Fundamental Legal Rights
Basic rights either derived from the common law or contained in legislation are as set out below.
Rights of a Defendant in a Trial by Judge and Jury
A person to be tried on indictment in the Supreme Court has the right to disclosure. Disclosure involves the prosecution giving copies of written statements of all evidence to be led against the defendant at the trial (Crown papers). A person tried in the Court of Petty Sessions may apply for and receive relevant police documents under Right to Information legislation. These include witness statements and other evidence. The prosecution has a duty not to proceed if they believe there is no substantial prospect of conviction.
A defendant also has a right to a preliminary hearing of all the evidence in front of a magistrate or justice of the peace (s61, Justices Act 1959). This is known as a preliminary hearing. At a preliminary hearing a person may elect to cross-examine witnesses. At this hearing an accused, or their counsel, can cross-examine witnesses. An accused can give evidence if they wish. Any decision regarding the preliminary proceedings is in the hands of the Supreme Court.
Innocent Until Proven Guilty
The basis of our system of criminal justice is that a person is to be considered innocent, if charged with a crime or offence, until proven guilty. The civil law system in Europe makes the opposite presumption. A person is guilty until proven innocent in their criminal justice courts.
Proof ‘Beyond Reasonable Doubt’
The prosecution must satisfy the magistrate or jury (Magistrates Court or Supreme Court), that the accused person is guilty beyond reasonable doubt. If there is any reasonable doubt whether the accused is guilty, they should be ‘acquitted’, that is, found to be not guilty of the offence.
It is not up to the accused to establish their innocence, although sometimes the accused has to show that there is sufficient evidence to raise an issue as a defence. For example, a judge will not instruct a jury to consider the defendant acted in self-defence without the defendant raising this as a defence. In some cases, the burden of proving a particular defence, such as insanity, may be on the accused person, but only on the balance of probabilities.
The Right to Remain Silent
A basic right, strongly enforced by the courts, is that a person is not required to answer any questions put by a police officer, except in certain limited situations. This right extends to a person’s jury trial or summary trial. A person cannot be compelled to give evidence at their trial.
The prosecutor’s duty includes calling relevant witnesses who may assist the defence case (unless the prosecutor believes them not to be truthful), and advising the defence of anything known that may conceivably assist the accused.
A person once acquitted cannot be re-tried. Likewise a person cannot be punished twice. This is known as autre fois acquittal or autre fois convict. There can, however, be a re-trial if a jury cannot reach a decision or if a court on appeal quashes a conviction or acquittal.
Every person arrested can apply to a magistrate for bail, save for a charge of murder. If a person is refused bail by a magistrate, that person may make an application for bail in the Supreme Court before a judge.
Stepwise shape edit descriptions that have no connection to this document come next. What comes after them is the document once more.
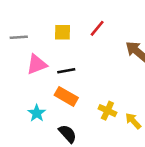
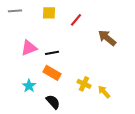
yellow square: (62, 32) -> (49, 13), moved
gray line: (19, 37) -> (15, 11), moved

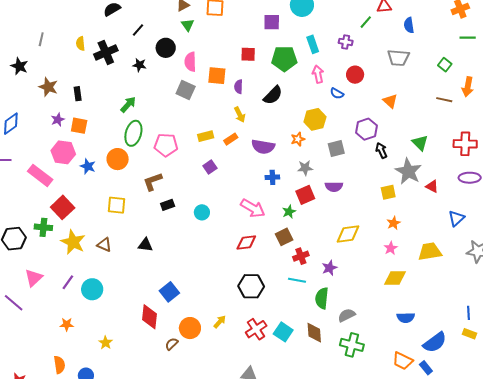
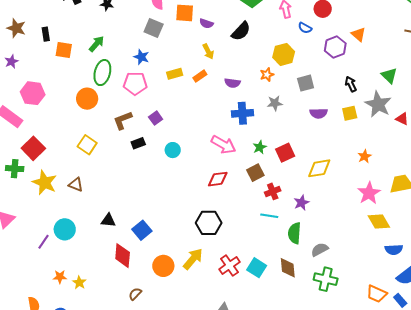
purple semicircle: (238, 87) -> (206, 24), turned -72
purple star: (58, 120) -> (11, 62), moved
orange square: (79, 126) -> (64, 50), moved
purple hexagon: (366, 129) -> (335, 47), moved
purple semicircle: (263, 147) -> (232, 83), size x0.7
blue star: (88, 166) -> (141, 57), moved
purple square: (210, 167) -> (156, 118), moved
blue cross: (272, 177) -> (242, 113), size x1.5
purple semicircle: (334, 187) -> (319, 113), moved
yellow square: (388, 192) -> (350, 113), moved
red square: (305, 195) -> (285, 153), moved
yellow square: (117, 205) -> (87, 145), turned 30
black triangle: (145, 245) -> (108, 220), moved
pink star: (391, 248) -> (369, 193), moved, size x1.6
yellow diamond: (395, 278) -> (379, 222), moved, turned 60
purple line: (68, 282) -> (43, 242), moved
black hexagon: (251, 286) -> (209, 223), moved
blue semicircle: (406, 318) -> (394, 250), moved
yellow arrow: (220, 322) -> (193, 259), size x1.6
orange star: (67, 324) -> (60, 277), moved
brown semicircle: (172, 344) -> (135, 294), moved

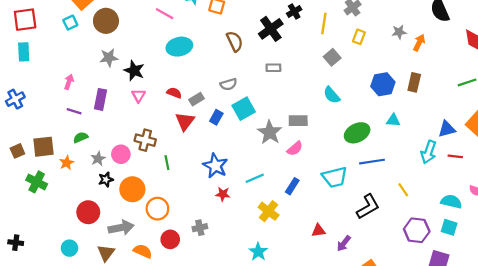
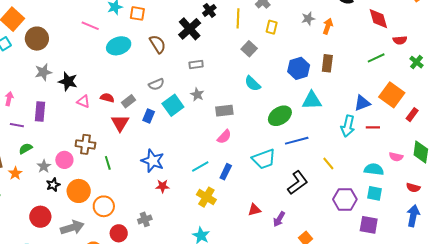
cyan ellipse: (179, 47) -> (119, 46), moved
pink triangle: (138, 96) -> (83, 101), moved, turned -32
cyan triangle: (393, 120) -> (312, 100), size x1.5
gray star: (270, 132) -> (197, 94), moved, size x0.6
cyan line: (255, 178) -> (200, 166), moved

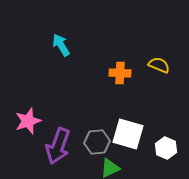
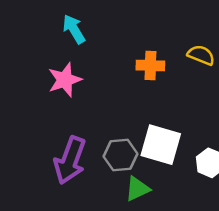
pink star: (28, 121) -> (65, 80), moved

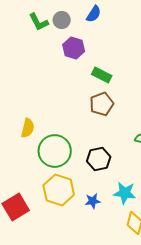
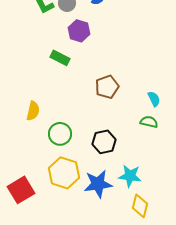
green rectangle: (102, 75) -> (60, 58), moved
green circle: (55, 151) -> (60, 134), size x0.7
blue star: (93, 201) -> (98, 184), size x1.8

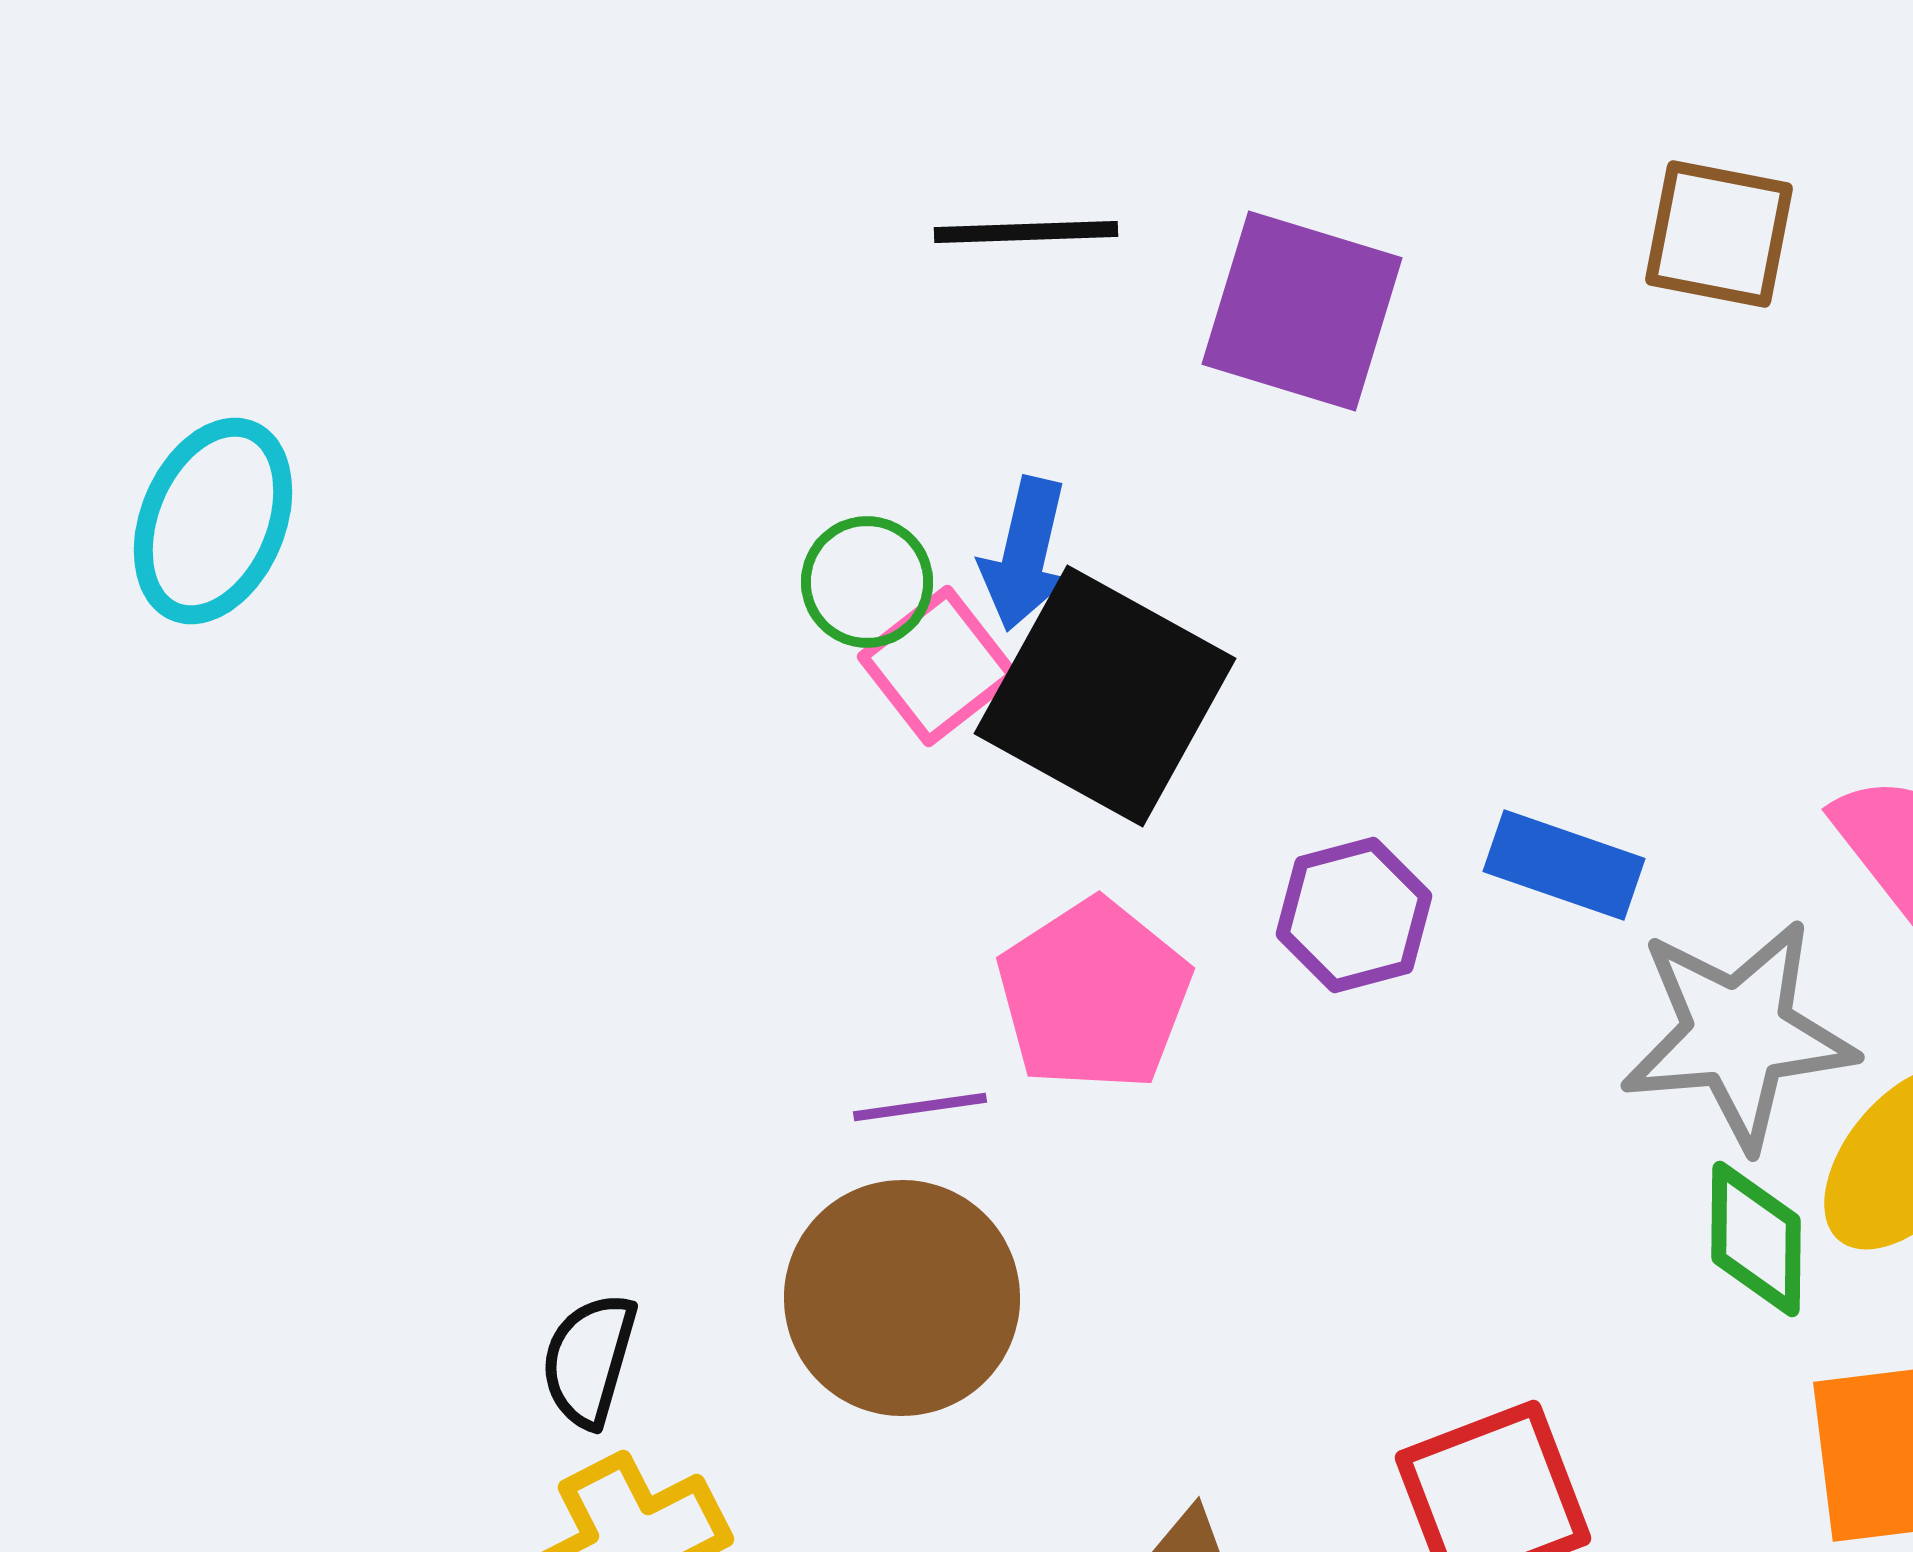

The Bail Act 1994 (Tas) is the primary Act governing questions of bail.
In family violence matters, bail will not be granted unless the court, judge or police officer deciding the grant of bail is satisfied that the release of the person on bail would not be likely to adversely affect the safety, wellbeing and interests of an affected person or child (s12, Family Violence Act 2004 (Tas)).
A Right to Contest the Admissibility of Evidence
A defendant can contest the admissibility of evidence against them in some circumstances. As with raising a defence, it is up to the defence to raise the issue of admissibility to the court. One area of evidential admissibility is the grounds that the evidence was improperly or illegally obtained. In Tasmania, the Criminal Law (Detention and Interrogation) Act 1995 (Tas) regulates police conduct for those in their custody. This includes the interview, interrogation and charging process. The Evidence Act 2001 (Tas) provides that a court has a discretion to exclude evidence where that evidence was improperly or illegally obtained.
Evidence unfairly or illegally obtained may be admitted as evidence at the trial by a judge or magistrate in the exercise of their discretion, but evidence proved to be obtained under duress must always be disallowed. The type of improper or illegal conduct will heavily influence the discretion of the court in its decision. For example, obtaining a confession by beating a defendant, or the use of an illegal listening device, would heavily influence the court to exclude evidence. The court will look at the nature of the conduct and also the value of the evidence. The process is done by a ‘trial within a trial’ known as a voir dire (vwah deer). This means the court will consider the admissibility question before presenting the evidence (or not) to the jury. If a jury is in attendance, they will leave the court room while the judge hears both sides of the argument and makes a decision.